Say how many lines in the data hold "experimentally". Nothing else belongs in the answer.

### DATA SUPPLIED
- - - - - - -
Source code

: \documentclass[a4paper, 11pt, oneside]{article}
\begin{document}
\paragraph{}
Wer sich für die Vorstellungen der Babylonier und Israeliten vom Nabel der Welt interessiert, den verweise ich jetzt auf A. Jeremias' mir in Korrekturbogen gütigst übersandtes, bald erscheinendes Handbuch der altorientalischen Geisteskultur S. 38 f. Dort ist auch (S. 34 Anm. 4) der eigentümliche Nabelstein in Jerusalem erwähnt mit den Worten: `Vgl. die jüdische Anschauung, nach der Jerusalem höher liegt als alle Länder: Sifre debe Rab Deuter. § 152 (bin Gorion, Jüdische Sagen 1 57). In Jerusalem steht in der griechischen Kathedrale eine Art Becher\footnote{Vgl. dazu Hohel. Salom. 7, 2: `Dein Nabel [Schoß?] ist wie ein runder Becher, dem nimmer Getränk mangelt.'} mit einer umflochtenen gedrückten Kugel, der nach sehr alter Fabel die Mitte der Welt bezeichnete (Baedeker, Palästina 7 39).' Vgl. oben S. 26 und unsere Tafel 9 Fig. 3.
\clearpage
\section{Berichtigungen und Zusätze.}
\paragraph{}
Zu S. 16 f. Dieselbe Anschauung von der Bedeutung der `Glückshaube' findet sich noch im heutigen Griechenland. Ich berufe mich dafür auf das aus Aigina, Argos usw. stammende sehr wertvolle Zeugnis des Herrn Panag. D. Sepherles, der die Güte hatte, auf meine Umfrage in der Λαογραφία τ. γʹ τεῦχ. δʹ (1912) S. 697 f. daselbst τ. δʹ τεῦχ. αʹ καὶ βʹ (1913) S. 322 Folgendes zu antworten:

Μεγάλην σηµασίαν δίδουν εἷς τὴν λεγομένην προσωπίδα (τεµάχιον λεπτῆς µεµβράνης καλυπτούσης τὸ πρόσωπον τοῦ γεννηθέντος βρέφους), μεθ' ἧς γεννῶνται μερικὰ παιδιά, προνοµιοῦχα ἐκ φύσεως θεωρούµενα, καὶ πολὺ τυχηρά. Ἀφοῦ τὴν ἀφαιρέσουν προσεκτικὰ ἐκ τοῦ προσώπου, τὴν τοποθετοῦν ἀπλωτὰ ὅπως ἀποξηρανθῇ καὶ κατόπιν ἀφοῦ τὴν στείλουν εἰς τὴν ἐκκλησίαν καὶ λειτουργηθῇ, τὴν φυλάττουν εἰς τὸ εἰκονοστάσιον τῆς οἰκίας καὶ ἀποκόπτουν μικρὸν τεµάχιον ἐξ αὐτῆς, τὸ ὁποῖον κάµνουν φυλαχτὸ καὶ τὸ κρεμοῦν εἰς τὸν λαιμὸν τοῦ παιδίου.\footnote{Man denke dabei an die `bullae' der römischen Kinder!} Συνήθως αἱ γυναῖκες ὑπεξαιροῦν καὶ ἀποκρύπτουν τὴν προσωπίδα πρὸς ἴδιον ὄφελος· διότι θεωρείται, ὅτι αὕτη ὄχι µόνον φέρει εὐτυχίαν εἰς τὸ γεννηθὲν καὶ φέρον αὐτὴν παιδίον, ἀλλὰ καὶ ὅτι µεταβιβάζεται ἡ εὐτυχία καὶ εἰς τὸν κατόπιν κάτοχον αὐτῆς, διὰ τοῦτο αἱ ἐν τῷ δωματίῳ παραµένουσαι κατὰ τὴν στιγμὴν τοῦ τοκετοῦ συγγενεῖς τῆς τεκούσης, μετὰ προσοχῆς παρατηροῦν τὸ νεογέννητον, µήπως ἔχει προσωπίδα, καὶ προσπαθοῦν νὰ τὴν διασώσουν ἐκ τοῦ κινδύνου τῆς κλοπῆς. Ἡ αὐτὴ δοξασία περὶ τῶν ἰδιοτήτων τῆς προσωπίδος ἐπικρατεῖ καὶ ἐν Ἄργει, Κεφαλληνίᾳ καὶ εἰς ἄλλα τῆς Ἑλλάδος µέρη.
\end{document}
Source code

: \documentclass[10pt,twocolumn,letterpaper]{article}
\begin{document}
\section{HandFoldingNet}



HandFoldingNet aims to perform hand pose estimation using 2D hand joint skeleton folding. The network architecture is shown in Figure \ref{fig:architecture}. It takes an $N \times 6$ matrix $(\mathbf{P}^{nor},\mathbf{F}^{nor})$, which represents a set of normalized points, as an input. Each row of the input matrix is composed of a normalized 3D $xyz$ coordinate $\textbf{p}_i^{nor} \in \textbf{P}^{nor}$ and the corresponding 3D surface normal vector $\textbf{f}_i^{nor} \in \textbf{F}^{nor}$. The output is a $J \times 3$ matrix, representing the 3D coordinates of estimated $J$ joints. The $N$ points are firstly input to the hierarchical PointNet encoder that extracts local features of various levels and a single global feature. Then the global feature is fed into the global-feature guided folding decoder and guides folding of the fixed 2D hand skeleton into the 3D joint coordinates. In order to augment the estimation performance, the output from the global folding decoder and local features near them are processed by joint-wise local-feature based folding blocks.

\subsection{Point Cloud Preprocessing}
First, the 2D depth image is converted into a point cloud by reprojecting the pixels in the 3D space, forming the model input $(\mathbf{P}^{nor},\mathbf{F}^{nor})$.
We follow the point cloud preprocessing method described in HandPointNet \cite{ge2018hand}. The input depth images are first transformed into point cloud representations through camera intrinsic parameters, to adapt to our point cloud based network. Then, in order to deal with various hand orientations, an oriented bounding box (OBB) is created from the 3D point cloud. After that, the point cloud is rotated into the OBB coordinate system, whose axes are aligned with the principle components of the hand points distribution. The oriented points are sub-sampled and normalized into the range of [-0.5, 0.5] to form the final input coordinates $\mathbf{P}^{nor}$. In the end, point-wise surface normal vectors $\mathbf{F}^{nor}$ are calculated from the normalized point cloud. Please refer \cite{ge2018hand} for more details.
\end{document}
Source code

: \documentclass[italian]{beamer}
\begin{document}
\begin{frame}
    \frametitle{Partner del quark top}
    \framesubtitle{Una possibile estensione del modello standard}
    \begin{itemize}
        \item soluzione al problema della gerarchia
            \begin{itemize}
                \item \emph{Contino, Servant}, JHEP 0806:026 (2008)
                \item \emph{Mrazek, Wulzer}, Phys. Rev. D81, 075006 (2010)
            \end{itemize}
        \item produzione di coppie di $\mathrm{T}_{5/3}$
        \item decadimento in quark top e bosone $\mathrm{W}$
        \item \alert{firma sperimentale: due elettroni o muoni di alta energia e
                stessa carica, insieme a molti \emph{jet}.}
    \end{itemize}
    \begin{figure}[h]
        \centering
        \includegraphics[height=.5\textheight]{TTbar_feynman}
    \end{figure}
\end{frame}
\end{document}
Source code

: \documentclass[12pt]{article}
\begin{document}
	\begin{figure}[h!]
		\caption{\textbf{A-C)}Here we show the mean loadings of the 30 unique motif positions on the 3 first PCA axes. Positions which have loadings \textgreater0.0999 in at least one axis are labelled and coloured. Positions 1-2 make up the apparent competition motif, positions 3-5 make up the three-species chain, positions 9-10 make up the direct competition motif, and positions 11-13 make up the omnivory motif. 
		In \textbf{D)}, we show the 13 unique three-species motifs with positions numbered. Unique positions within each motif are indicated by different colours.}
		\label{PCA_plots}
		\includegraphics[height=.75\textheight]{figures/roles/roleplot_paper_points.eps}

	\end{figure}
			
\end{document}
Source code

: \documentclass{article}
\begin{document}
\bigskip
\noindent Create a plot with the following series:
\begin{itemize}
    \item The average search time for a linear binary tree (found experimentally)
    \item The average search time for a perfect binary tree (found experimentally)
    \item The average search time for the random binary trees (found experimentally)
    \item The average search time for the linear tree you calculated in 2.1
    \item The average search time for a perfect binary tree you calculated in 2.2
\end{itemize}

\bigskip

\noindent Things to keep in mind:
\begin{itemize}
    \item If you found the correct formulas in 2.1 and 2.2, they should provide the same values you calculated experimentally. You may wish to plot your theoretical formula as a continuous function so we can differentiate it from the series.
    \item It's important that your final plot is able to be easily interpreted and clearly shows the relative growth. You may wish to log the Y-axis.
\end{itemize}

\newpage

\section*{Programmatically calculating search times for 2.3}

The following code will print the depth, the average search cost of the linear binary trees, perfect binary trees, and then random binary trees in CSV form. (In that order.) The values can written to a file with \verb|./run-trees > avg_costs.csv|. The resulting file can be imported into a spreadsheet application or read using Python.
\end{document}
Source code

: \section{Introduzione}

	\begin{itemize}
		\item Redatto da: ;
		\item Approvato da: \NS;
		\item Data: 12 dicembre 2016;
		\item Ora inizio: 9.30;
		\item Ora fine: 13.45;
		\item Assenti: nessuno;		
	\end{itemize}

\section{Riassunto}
- - - - - - -
### EXERCISE RESPONSE
4